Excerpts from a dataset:
[Start of section]
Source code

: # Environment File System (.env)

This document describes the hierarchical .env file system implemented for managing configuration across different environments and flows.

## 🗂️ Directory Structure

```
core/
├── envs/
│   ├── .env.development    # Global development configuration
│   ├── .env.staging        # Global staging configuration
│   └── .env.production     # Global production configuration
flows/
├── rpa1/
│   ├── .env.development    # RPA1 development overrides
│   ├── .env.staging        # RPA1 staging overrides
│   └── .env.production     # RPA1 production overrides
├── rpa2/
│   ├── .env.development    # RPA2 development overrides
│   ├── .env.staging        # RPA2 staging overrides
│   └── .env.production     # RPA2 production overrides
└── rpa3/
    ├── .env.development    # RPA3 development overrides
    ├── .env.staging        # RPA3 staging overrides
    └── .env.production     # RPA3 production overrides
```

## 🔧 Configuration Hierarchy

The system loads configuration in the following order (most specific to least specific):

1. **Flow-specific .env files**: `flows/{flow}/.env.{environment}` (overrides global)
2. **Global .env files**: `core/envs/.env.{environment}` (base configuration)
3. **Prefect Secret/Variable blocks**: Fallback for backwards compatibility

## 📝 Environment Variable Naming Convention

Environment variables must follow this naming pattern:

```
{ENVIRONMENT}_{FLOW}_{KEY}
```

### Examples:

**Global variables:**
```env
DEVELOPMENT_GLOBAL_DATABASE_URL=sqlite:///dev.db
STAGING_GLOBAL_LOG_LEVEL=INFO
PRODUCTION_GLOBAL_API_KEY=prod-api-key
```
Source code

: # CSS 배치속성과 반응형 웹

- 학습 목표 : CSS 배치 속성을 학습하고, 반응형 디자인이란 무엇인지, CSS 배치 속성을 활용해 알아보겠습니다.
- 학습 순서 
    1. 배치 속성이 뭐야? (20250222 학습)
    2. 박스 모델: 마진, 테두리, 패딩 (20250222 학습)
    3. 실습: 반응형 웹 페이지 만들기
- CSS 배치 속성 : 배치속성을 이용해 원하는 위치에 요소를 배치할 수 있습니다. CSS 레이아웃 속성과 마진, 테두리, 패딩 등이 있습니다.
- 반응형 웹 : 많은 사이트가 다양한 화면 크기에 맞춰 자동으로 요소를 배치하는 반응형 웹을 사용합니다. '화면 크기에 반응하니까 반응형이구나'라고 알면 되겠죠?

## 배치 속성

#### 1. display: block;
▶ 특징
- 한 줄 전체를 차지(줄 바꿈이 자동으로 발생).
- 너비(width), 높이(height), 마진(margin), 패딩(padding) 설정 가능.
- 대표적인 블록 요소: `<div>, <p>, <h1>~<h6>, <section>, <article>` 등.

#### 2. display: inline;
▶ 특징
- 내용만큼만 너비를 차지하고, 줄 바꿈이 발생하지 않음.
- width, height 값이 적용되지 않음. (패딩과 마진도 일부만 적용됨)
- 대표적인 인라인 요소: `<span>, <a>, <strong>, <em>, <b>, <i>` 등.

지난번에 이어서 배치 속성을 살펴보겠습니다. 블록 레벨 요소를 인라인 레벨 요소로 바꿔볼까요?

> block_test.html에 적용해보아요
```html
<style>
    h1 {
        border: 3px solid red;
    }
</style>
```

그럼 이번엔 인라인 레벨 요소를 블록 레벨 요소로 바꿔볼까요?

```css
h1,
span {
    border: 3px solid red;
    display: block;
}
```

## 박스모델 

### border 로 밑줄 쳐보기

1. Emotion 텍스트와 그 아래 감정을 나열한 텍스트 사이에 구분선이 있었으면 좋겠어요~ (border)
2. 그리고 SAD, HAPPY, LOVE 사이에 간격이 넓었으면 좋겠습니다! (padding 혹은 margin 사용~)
[End of section]
- [Directions]:
Both the line containing "This document describes" and the line containing "- CSS 배치 속성" belong in the answer. Print them and every line above that falls between them exactly, and no others.

- [Exercise response]:
This document describes the hierarchical .env file system implemented for managing configuration across different environments and flows.

## 🗂️ Directory Structure

```
core/
├── envs/
│   ├── .env.development    # Global development configuration
│   ├── .env.staging        # Global staging configuration
│   └── .env.production     # Global production configuration
flows/
├── rpa1/
│   ├── .env.development    # RPA1 development overrides
│   ├── .env.staging        # RPA1 staging overrides
│   └── .env.production     # RPA1 production overrides
├── rpa2/
│   ├── .env.development    # RPA2 development overrides
│   ├── .env.staging        # RPA2 staging overrides
│   └── .env.production     # RPA2 production overrides
└── rpa3/
    ├── .env.development    # RPA3 development overrides
    ├── .env.staging        # RPA3 staging overrides
    └── .env.production     # RPA3 production overrides
```

## 🔧 Configuration Hierarchy

The system loads configuration in the following order (most specific to least specific):

1. **Flow-specific .env files**: `flows/{flow}/.env.{environment}` (overrides global)
2. **Global .env files**: `core/envs/.env.{environment}` (base configuration)
3. **Prefect Secret/Variable blocks**: Fallback for backwards compatibility

## 📝 Environment Variable Naming Convention

Environment variables must follow this naming pattern:

```
{ENVIRONMENT}_{FLOW}_{KEY}
```

### Examples:

**Global variables:**
```env
DEVELOPMENT_GLOBAL_DATABASE_URL=sqlite:///dev.db
STAGING_GLOBAL_LOG_LEVEL=INFO
PRODUCTION_GLOBAL_API_KEY=prod-api-key
```
Source code

: # CSS 배치속성과 반응형 웹

- 학습 목표 : CSS 배치 속성을 학습하고, 반응형 디자인이란 무엇인지, CSS 배치 속성을 활용해 알아보겠습니다.
- 학습 순서 
    1. 배치 속성이 뭐야? (20250222 학습)
    2. 박스 모델: 마진, 테두리, 패딩 (20250222 학습)
    3. 실습: 반응형 웹 페이지 만들기
- CSS 배치 속성 : 배치속성을 이용해 원하는 위치에 요소를 배치할 수 있습니다. CSS 레이아웃 속성과 마진, 테두리, 패딩 등이 있습니다.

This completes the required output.